Adults are much the same way. When adults focus on what they don't want, they tend to get more of it. Republicans in the White House and Congress seem to understand this, so they've moved quickly on what liberals perceive to be negatives, immigration bans, noxious nomination picks, and expensive travel arrangements. Most of what we see in the news is negative in that regard and continues to distract us from what we want.
Now that we see people across the political spectrum and the country are expressing support for universal health care, we have a moment in time when we could strike. Some are calling for a general strike. In a general strike, the vision is to pick a day for millions of people to not show up to work, and to have a "buy nothing day". It is a strike across many industries and can be paralyzing to a nation, particularly for anyone who should happen to be in power. Unfortunately, most are calling for strikes or protests against something or someone they don't want, that would be Trump. An organized protest on such a massive scale is exactly the sort of thing that people like the Koch Brothers don't want to see. What if we directed all that energy towards something we want, instead?

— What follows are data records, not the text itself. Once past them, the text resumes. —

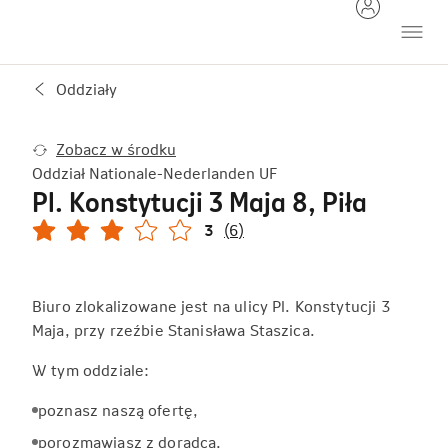
Oddziały
Zobacz w środku
Oddział Nationale-Nederlanden UF
Pl. Konstytucji 3 Maja 8, Piła
3
(6)
Biuro zlokalizowane jest na ulicy Pl. Konstytucji 3
Maja, przy rzeźbie Stanisława Staszica.
W tym oddziale:
poznasz naszą ofertę,
porozmawiasz z doradcą,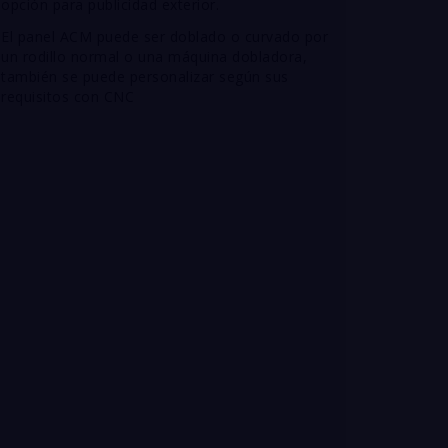
opción para publicidad exterior.
El panel ACM puede ser doblado o curvado por
un rodillo normal o una máquina dobladora,
también se puede personalizar según sus
requisitos con CNC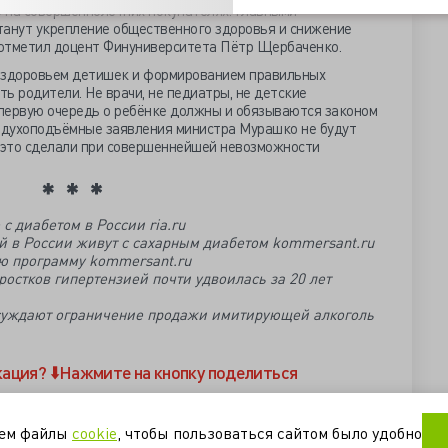
 на совершеннолетних покупателях. Главными
танут укрепление общественного здоровья и снижение
 отметил доцент Финуниверситета Пётр Щербаченко.
за здоровьем детишек и формированием правильных
ь родители. Не врачи, не педиатры, не детские
 первую очередь о ребёнке должны и обязываются законом
а духоподъёмные заявления министра Мурашко не будут
к это сделали при совершеннейшей невозможности
с диабетом в России ria.ru
ей в России живут с сахарным диабетом kommersant.ru
ю программу kommersant.ru
ростков гипертензией почти удвоилась за 20 лет
суждают ограничение продажи имитирующей алкоголь
кация?
⬇️Нажмите на кнопку поделиться
министр мурашко
сахарный диабет
уем файлы
cookie
, чтобы пользоваться сайтом было удобно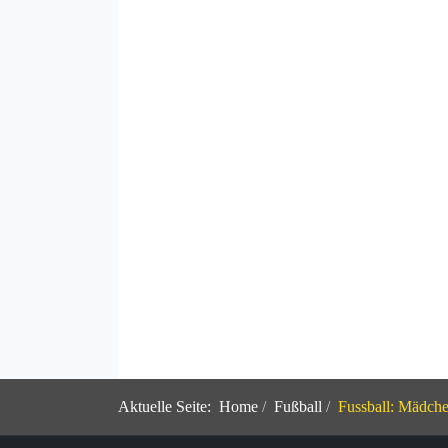
Aktuelle Seite:
Home
Fußball
Fussball: Mädche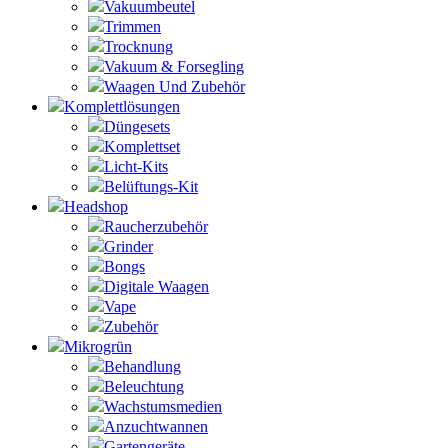
Vakuumbeutel
Trimmen
Trocknung
Vakuum & Forsegling
Waagen Und Zubehör
Komplettlösungen
Düngesets
Komplettset
Licht-Kits
Belüftungs-Kit
Headshop
Raucherzubehör
Grinder
Bongs
Digitale Waagen
Vape
Zubehör
Mikrogrün
Behandlung
Beleuchtung
Wachstumsmedien
Anzuchtwannen
Gartengeräte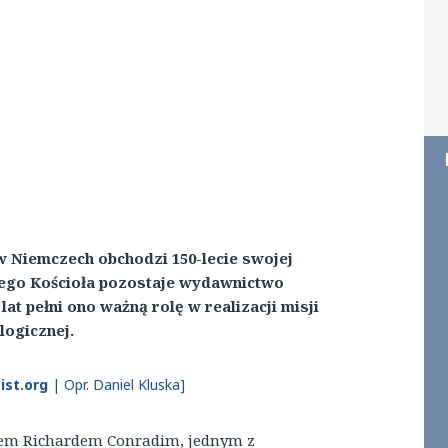
 Niemczech obchodzi 150-lecie swojej
 tego Kościoła pozostaje wydawnictwo
at pełni ono ważną rolę w realizacji misji
logicznej.
ist.org
| Opr. Daniel Kluska]
giem Richardem Conradim, jednym z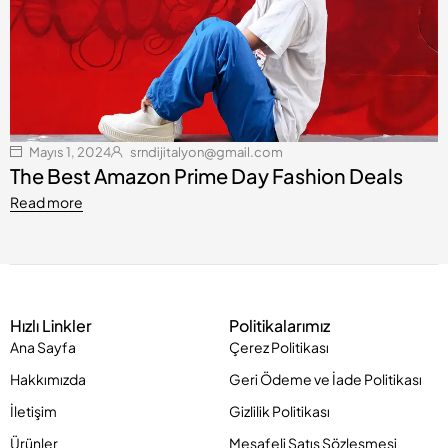
Mayıs 1, 2024
srndijitalyon@gmail.com
The Best Amazon Prime Day Fashion Deals
Read more
Hızlı Linkler
Politikalarımız
Ana Sayfa
Çerez Politikası
Hakkımızda
Geri Ödeme ve İade Politikası
İletişim
Gizlilik Politikası
Ürünler
Mesafeli Satış Sözleşmesi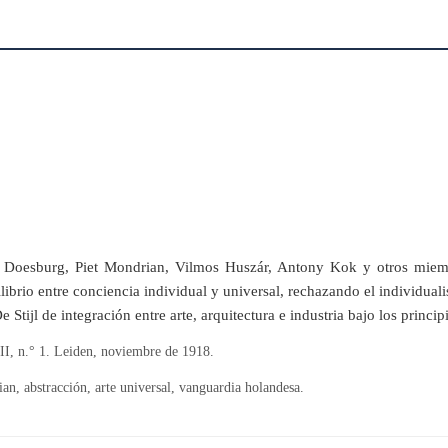
an Doesburg, Piet Mondrian, Vilmos Huszár, Antony Kok y otros miem
brio entre conciencia individual y universal, rechazando el individuali
 Stijl de integración entre arte, arquitectura e industria bajo los princ
 II, n.° 1. Leiden, noviembre de 1918.
n, abstracción, arte universal, vanguardia holandesa.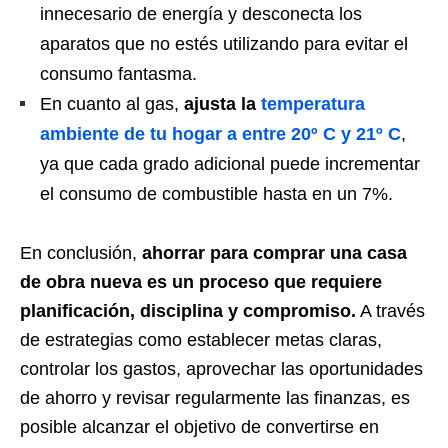
innecesario de energía y desconecta los
aparatos que no estés utilizando para evitar el
consumo fantasma.
En cuanto al gas,
ajusta la
temperatura
ambiente de tu hogar a entre 20º C y 21º C
,
ya que cada grado adicional puede incrementar
el consumo de combustible hasta en un 7%.
En conclusión,
ahorrar para comprar una casa
de obra nueva es un proceso que requiere
planificación, disciplina y compromiso.
A través
de estrategias como establecer metas claras,
controlar los gastos, aprovechar las oportunidades
de ahorro y revisar regularmente las finanzas, es
posible alcanzar el objetivo de convertirse en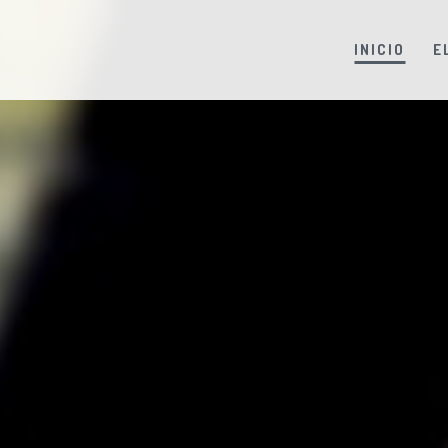
INICIO
E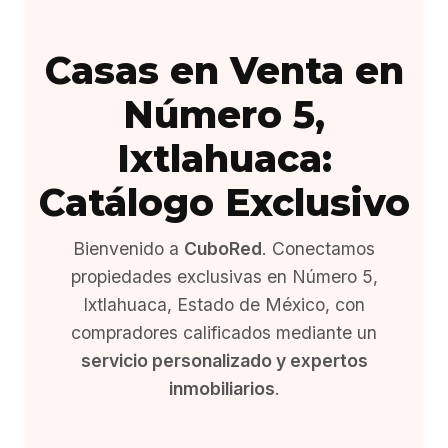
Casas en Venta en
Número 5,
Ixtlahuaca:
Catálogo Exclusivo
Bienvenido a
CuboRed
. Conectamos
propiedades exclusivas en Número 5,
Ixtlahuaca, Estado de México, con
compradores calificados mediante un
servicio personalizado y expertos
inmobiliarios
.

As momentum builds, and it is building, I think it would be wise for all of us to consider the thing we want the most and make an open demand for that thing. Consider the way support is building for universal health care. There is ubiquitous organizing and focusing all of these various movements, strikes, protests and what have you, all against Trump. If we could focus all that energy and attention on just a movement for universal health care (instead of "against everything Trump"), we could conceivably break a log jam that has festered for decades. Demand for universal health care may now be at a point that is too large and widespread to ignore, even for Republicans intent on ignoring it.
Diverting our attention from something we don't want to something many of us do want, in this example, universal healthcare, resolves the issues of focusing attention and attracting what we want instead of don't want. We could just ignore Trump while he does his thing and still organize and demand universal health care. That might actually grab his attention in a positive way since such a campaign is not an attack on Trump, it's a demand for something we want. Besides, Trump and many Republicans are already thinking in "universal" terms, but they're just talking about universal access, not a single payer plan.
I sense that we need to unify around something, for something, at what seems to be a critical juncture. I am certain that all of this energy is going to come to a focus and I'd rather see it in a movement for something rather than against something. I suggest that our best shot at effecting positive change is to focus all that energy into a movement for universal health care.